- From: Cameron McCormack <cam@mcc.id.au>
- Date: Tue, 09 Aug 2011 10:53:31 +1200
- To: Jonas Sicking <jonas@sicking.cc>
- CC: Lachlan Hunt <lachlan.hunt@lachy.id.au>, public-script-coord@w3.org, bzbarsky@mit.edu, allen@wirfs-brock.com
On 9/08/11 10:24 AM, Jonas Sicking wrote: > Acutally, I was arguing back then too that the fact that this collides > with our XPIDL doesn't matter since we can't use WebIDL in our code > directly anyway for a host of other reasons.

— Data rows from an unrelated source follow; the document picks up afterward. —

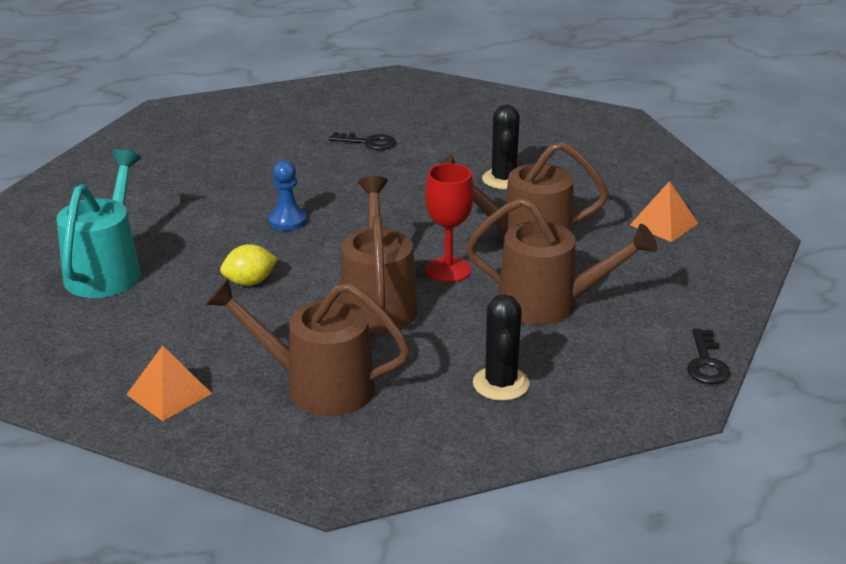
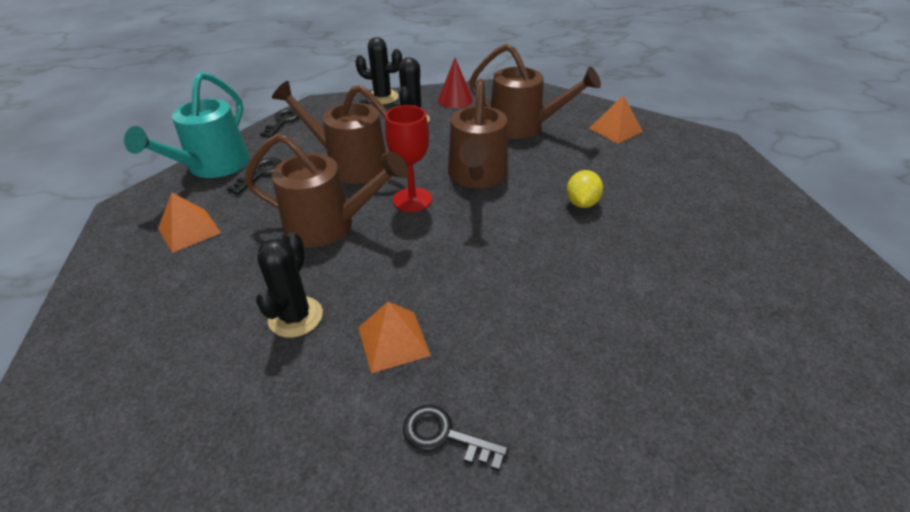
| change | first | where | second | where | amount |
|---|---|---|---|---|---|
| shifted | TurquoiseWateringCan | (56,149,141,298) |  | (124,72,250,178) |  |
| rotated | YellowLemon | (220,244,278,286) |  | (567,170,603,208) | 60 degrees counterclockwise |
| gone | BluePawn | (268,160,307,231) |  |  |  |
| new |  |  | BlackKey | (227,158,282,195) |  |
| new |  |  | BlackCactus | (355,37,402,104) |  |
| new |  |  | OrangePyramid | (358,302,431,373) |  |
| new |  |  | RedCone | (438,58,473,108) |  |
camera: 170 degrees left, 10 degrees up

Ah. :) Maybe I was misremembering and it was the WebKit people. > I'm saying that I think the following two interfaces should be exactly > equivalent: > > interface i { > void f(in optional DOMString x); > void f(in object y); > }; > > interface i { > void f(); > void f(in DOMString x); > void f(in object y); > }; > > and in both cases the following two should be equivalent: > > x.f(undefined); > x.f(); > > and neither should be equivalent to > > x.f("undefined"); > > I'm also saying that I'm aware that this will complicate the overload > algorithm, but I think that's worth it. Especially since it shouldn't > result in worse runtime performance. Thanks for the clarification. I agree with the above, but I don't think this would complicate the overload resolution algorithm too much (I guess that's where I got confused). Certainly not as much as treating operations with optional arguments differently from overloaded operations, anyway. I think the only complication that comes in is when considering "any". It would be treated just like window.alert() etc. in that explicit undefined is considered a real argument that was passed. Do you think it would be common enough for operations that take any to want to treat undefined as a real value, rather than an omitted argument? If not, then we could treat it the same way as window.alert(), if we are happy for that mechanism not to be labelled a "for legacy use only" thing.